Data items
◆ ◆ ◆ ◆ ◆ ◆ ◆

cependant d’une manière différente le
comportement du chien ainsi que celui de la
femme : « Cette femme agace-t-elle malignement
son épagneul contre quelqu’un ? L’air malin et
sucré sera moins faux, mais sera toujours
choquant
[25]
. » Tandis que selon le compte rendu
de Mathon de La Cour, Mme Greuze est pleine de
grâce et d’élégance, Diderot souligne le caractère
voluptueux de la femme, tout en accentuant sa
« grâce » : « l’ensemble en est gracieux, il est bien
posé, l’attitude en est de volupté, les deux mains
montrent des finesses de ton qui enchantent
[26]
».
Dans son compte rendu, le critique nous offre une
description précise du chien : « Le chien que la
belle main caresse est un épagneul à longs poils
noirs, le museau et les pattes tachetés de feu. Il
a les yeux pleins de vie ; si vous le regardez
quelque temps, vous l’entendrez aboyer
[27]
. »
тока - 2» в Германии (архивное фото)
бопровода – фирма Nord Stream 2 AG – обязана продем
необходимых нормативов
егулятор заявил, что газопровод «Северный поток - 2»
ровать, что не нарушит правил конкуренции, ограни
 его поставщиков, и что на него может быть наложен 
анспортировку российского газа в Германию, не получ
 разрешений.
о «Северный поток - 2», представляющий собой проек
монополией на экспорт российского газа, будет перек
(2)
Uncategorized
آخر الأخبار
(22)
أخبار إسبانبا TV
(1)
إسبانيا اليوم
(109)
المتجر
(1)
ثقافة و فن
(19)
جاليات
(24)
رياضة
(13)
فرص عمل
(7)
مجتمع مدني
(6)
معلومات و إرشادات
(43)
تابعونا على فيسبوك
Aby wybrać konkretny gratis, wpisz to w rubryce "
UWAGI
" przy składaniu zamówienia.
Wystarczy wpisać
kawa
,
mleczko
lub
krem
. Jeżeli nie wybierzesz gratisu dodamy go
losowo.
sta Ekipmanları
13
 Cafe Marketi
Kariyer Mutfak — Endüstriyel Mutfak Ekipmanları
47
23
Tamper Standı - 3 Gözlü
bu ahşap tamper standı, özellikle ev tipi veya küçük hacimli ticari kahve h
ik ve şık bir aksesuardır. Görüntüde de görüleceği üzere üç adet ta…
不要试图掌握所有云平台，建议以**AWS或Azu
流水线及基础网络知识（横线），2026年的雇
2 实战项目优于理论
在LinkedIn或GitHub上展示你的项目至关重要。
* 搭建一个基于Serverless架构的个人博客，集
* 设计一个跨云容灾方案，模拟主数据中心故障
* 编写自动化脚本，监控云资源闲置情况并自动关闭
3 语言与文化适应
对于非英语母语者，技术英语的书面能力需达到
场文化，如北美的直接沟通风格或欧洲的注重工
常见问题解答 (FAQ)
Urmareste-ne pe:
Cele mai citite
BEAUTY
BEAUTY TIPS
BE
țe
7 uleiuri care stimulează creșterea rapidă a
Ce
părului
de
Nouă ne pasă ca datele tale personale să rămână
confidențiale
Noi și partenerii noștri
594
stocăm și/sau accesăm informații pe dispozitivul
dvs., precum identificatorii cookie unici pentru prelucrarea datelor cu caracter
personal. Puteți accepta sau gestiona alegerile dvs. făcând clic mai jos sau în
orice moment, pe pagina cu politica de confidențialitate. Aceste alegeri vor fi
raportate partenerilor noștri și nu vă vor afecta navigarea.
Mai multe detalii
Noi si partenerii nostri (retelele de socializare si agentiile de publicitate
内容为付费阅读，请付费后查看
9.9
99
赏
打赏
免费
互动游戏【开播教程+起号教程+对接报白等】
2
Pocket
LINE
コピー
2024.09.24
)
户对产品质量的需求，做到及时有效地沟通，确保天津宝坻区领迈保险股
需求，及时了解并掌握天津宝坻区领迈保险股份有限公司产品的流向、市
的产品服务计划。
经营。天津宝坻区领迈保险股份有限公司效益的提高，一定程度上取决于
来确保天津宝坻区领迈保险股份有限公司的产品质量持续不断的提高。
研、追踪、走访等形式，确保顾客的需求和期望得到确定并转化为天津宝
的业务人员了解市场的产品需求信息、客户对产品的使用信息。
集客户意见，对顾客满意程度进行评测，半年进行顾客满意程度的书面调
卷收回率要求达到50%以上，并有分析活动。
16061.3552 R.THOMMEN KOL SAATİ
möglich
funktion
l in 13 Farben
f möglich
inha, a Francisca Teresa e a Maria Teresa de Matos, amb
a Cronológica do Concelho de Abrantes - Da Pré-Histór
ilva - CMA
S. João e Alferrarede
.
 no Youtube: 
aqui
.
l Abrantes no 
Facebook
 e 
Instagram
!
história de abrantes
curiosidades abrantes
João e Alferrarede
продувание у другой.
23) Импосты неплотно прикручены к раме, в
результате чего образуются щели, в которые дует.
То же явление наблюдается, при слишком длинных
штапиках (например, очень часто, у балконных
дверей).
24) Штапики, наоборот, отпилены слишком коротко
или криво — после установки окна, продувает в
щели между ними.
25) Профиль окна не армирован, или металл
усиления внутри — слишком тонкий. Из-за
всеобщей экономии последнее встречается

◆ ◆ ◆ ◆ ◆ ◆ ◆

▶ GOAL OF THE EXERCISE: Copy every one of the lines above, keeping each character unchanged.

▶ ANSWER SECTION:
cependant d’une manière différente le
comportement du chien ainsi que celui de la
femme : « Cette femme agace-t-elle malignement
son épagneul contre quelqu’un ? L’air malin et
sucré sera moins faux, mais sera toujours
choquant
[25]
. » Tandis que selon le compte rendu
de Mathon de La Cour, Mme Greuze est pleine de
grâce et d’élégance, Diderot souligne le caractère
voluptueux de la femme, tout en accentuant sa
« grâce » : « l’ensemble en est gracieux, il est bien
posé, l’attitude en est de volupté, les deux mains
montrent des finesses de ton qui enchantent
[26]
».
Dans son compte rendu, le critique nous offre une
description précise du chien : « Le chien que la
belle main caresse est un épagneul à longs poils
noirs, le museau et les pattes tachetés de feu. Il
a les yeux pleins de vie ; si vous le regardez
quelque temps, vous l’entendrez aboyer
[27]
. »
тока - 2» в Германии (архивное фото)
бопровода – фирма Nord Stream 2 AG – обязана продем
необходимых нормативов
егулятор заявил, что газопровод «Северный поток - 2»
ровать, что не нарушит правил конкуренции, ограни
 его поставщиков, и что на него может быть наложен 
анспортировку российского газа в Германию, не получ
 разрешений.
о «Северный поток - 2», представляющий собой проек
монополией на экспорт российского газа, будет перек
(2)
Uncategorized
آخر الأخبار
(22)
أخبار إسبانبا TV
(1)
إسبانيا اليوم
(109)
المتجر
(1)
ثقافة و فن
(19)
جاليات
(24)
رياضة
(13)
فرص عمل
(7)
مجتمع مدني
(6)
معلومات و إرشادات
(43)
تابعونا على فيسبوك
Aby wybrać konkretny gratis, wpisz to w rubryce "
UWAGI
" przy składaniu zamówienia.
Wystarczy wpisać
kawa
,
mleczko
lub
krem
. Jeżeli nie wybierzesz gratisu dodamy go
losowo.
sta Ekipmanları
13
 Cafe Marketi
Kariyer Mutfak — Endüstriyel Mutfak Ekipmanları
47
23
Tamper Standı - 3 Gözlü
bu ahşap tamper standı, özellikle ev tipi veya küçük hacimli ticari kahve h
ik ve şık bir aksesuardır. Görüntüde de görüleceği üzere üç adet ta…
不要试图掌握所有云平台，建议以**AWS或Azu
流水线及基础网络知识（横线），2026年的雇
2 实战项目优于理论
在LinkedIn或GitHub上展示你的项目至关重要。
* 搭建一个基于Serverless架构的个人博客，集
* 设计一个跨云容灾方案，模拟主数据中心故障
* 编写自动化脚本，监控云资源闲置情况并自动关闭
3 语言与文化适应
对于非英语母语者，技术英语的书面能力需达到
场文化，如北美的直接沟通风格或欧洲的注重工
常见问题解答 (FAQ)
Urmareste-ne pe:
Cele mai citite
BEAUTY
BEAUTY TIPS
BE
țe
7 uleiuri care stimulează creșterea rapidă a
Ce
părului
de
Nouă ne pasă ca datele tale personale să rămână
confidențiale
Noi și partenerii noștri
594
stocăm și/sau accesăm informații pe dispozitivul
dvs., precum identificatorii cookie unici pentru prelucrarea datelor cu caracter
personal. Puteți accepta sau gestiona alegerile dvs. făcând clic mai jos sau în
orice moment, pe pagina cu politica de confidențialitate. Aceste alegeri vor fi
raportate partenerilor noștri și nu vă vor afecta navigarea.
Mai multe detalii
Noi si partenerii nostri (retelele de socializare si agentiile de publicitate
内容为付费阅读，请付费后查看
9.9
99
赏
打赏
免费
互动游戏【开播教程+起号教程+对接报白等】
2
Pocket
LINE
コピー
2024.09.24
)
户对产品质量的需求，做到及时有效地沟通，确保天津宝坻区领迈保险股
需求，及时了解并掌握天津宝坻区领迈保险股份有限公司产品的流向、市
的产品服务计划。
经营。天津宝坻区领迈保险股份有限公司效益的提高，一定程度上取决于
来确保天津宝坻区领迈保险股份有限公司的产品质量持续不断的提高。
研、追踪、走访等形式，确保顾客的需求和期望得到确定并转化为天津宝
的业务人员了解市场的产品需求信息、客户对产品的使用信息。
集客户意见，对顾客满意程度进行评测，半年进行顾客满意程度的书面调
卷收回率要求达到50%以上，并有分析活动。
16061.3552 R.THOMMEN KOL SAATİ
möglich
funktion
l in 13 Farben
f möglich
inha, a Francisca Teresa e a Maria Teresa de Matos, amb
a Cronológica do Concelho de Abrantes - Da Pré-Histór
ilva - CMA
S. João e Alferrarede
.
 no Youtube: 
aqui
.
l Abrantes no 
Facebook
 e 
Instagram
!
história de abrantes
curiosidades abrantes
João e Alferrarede
продувание у другой.
23) Импосты неплотно прикручены к раме, в
результате чего образуются щели, в которые дует.
То же явление наблюдается, при слишком длинных
штапиках (например, очень часто, у балконных
дверей).
24) Штапики, наоборот, отпилены слишком коротко
или криво — после установки окна, продувает в
щели между ними.
25) Профиль окна не армирован, или металл
усиления внутри — слишком тонкий. Из-за
всеобщей экономии последнее встречается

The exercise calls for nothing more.